BOSTON -- Michael Pineda's decision to take the mound with a smear of pine tar on his neck cost his team four relief pitchers Wednesday. It may well cost the Yankees a game Thursday night if CC Sabathia gets knocked out early and they need to go to the bullpen. And over the next couple of weeks, it could cost them a couple of more games, depending on how long Pineda is suspended for, and who the club can scrape up to start those games in his place.
Yes, Pineda failed his team with the incredibly stupid decision to be so blatant about his pine tar use, especially with so many eyes and cameras trained on him after what happened at Yankee Stadium the last time he pitched against the Red Sox.
But the Yankees did Pineda no favors Wednesday night, either.
It was grossly negligent for no one in their dugout or their clubhouse to notice that he was headed out to the mound with a virtual sign on his back reading "CHEATER." After all, he got the pine tar from somewhere. And I doubt it was in the privacy of the men's room.
It was just as bad for no one to notice the smear on the video screens that someone is always monitoring in the Yankees clubhouse, watching at-bats and preparing for the possibility of video challenges. If it was so obvious to everyone watching the game at home, how could it not be to the professional game-watchers in the Yankees clubhouse? It might have been too late, anyway, but maybe Joe Girardi could have sent pitching coach Larry Rothschild out to the mound to do something, anything, to get the sticky stuff off Pineda's neck before the umpires got to him.
But the worst was yet to come. After the game, no one from the Yankees PR department offered to get Pineda, whose English is not very good, a Spanish-speaking teammate or employee to translate questions Pineda may not have fully understood. Later, a Yankees spokesman said Pineda insisted on conducting the interview in English. It made for a very uncomfortable and even humiliating interview session.
It was almost as if the Yankees were doing everything possible to distance themselves from Pineda and what he did on the mound. It was him, not us, they were saying. As they say in the underworld, nobody saw nothing.

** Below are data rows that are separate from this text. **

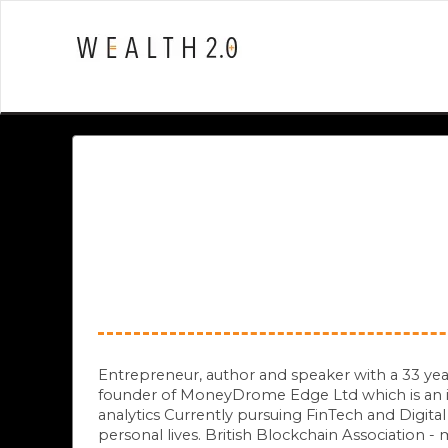
Entrepreneur, author and speaker with a 33 yea
founder of MoneyDrome Edge Ltd which is an in
analytics Currently pursuing FinTech and Digita
personal lives. British Blockchain Association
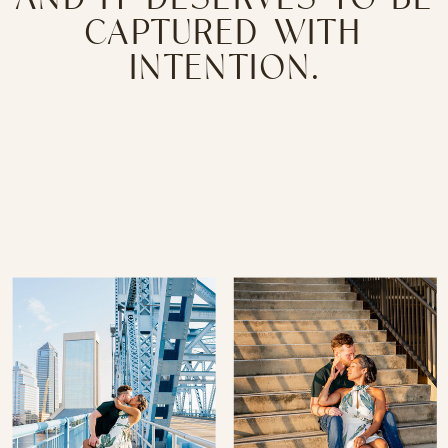
CAPTURED WITH
INTENTION.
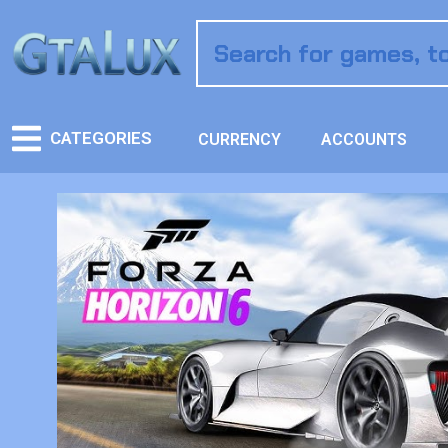
CATEGORIES
CURRENCY
ACCOUNTS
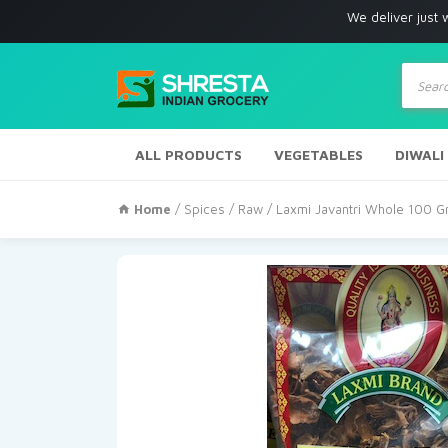
We deliver just with in Los 
Produc
search
ALL PRODUCTS
VEGETABLES
DIWALI
Home
/
Spices
/
Raw
/ Laxmi Javantri Whole 100 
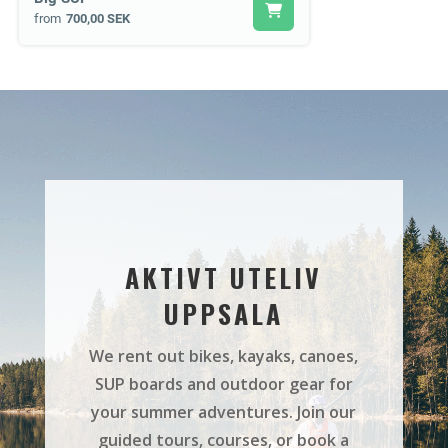
from
700,00 SEK
AKTIVT UTELIV
UPPSALA
We rent out bikes, kayaks, canoes,
SUP boards and outdoor gear for
your summer adventures. Join our
guided tours, courses, or book a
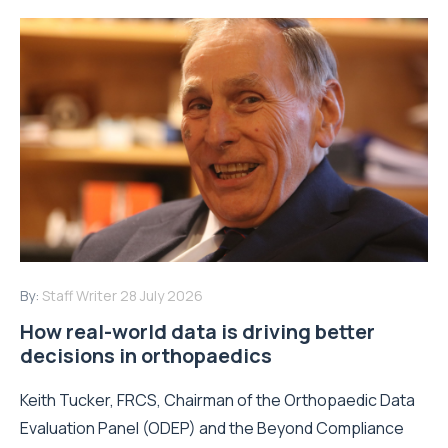
By:
Staff Writer
28 July 2026
How real-world data is driving better
decisions in orthopaedics
Keith Tucker, FRCS, Chairman of the Orthopaedic Data
Evaluation Panel (ODEP) and the Beyond Compliance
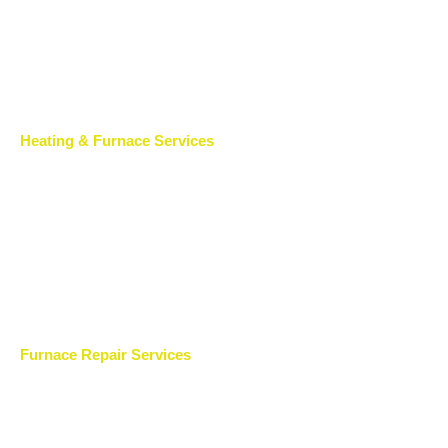
Heating & Furnace Services
Furnace Repair Services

And that is complete hogwash.
After the April 10 incident at Yankee Stadium, the team got a lecture from Joe Torre, Bud Selig's Dean of Discipline. The Yankees won't say what was said, but you can bet it was along the lines of, "If he's going to do it again, I better not see it."
Obviously, no one in the Yankees organization made that point to Pineda, who might just as well have taken the mound with a pine tar rag in his back pocket for all the care he took in hiding it.
First of all, let's understand what's going on here. Even the Red Sox, the supposed victims of this baseball sin, were only offended because Pineda was virtually rubbing the stuff in their faces.
Manager John Farrell: “I fully respect that on a cold night, you’re trying to get a grip, but when it’s that obvious something has got to be said."
Catcher A.J. Pierzynski: "I'm all for it. Put it on your pants, in your glove, on your belt, wherever, you just can't do it that way.”
Clearly, we're not talking about altering body chemistry through steroids, or even altering the flight of the baseball by scuffing it with a a sharpened wedding ring.
We're talking about something that happens to be illegal in the rulebook that probably shouldn't be, a transgression about as serious as driving 60 mph on the LIE, where the limit is 55.
Rothschild raised the point that perhaps Pineda did not understand the seriousness of getting caught using a "foreign substance" on the baseball. But obviously the Yankees didn't do a very good job of impressing that seriousness upon him, or instructing him on how to avoid doing something that would get him into trouble.
And when he did get caught, they all scattered and disavowed any knowledge of his actions, like the voice coming out of the tape recorder at the opening of "Mission: Impossible."
Perhaps it was what Girardi and Rothschild had to do to avoid punishment themselves. But in doing so, they hung Pineda out to dry, when in fact there is very little a professional athlete can do in the clubhouse or in the dugout during a game that someone in a position of authority doesn't know about.
GM Brian Cashman said the right thing when he described the organization as "embarrassed," and it should be.
But what the Yankees seem to be embarrassed over is that they got caught, on live television, in front of millions of eyeballs, doing something that just about every other team gets away with.
Face it, this was a team-wide -- and an organization-wide -- failure, and they all should take the blame.
But when it came time for someone to take the fall, the Yankees let Pineda take it himself, with no one there to catch him.
What's next: Rubber game of this three-game series, Sabathia (2-2, 5.19) versus LHP Felix Doubront (1-2, 5.48), first pitch at 7:10 p.m. Since becoming a Yankee in 2009, CC is 8-7 overall against the Red Sox with a 5.03 ERA, but just 3-4 at Fenway, with a 6.71. And you can bet that neither David Phelps (2 innings, 57 pitches Wednesday night), Matt Thornton (1⅓ innings, 25 pitches) nor Preston Claiborne (2 innings, 32 pitches) will be available to help if he gets into early trouble.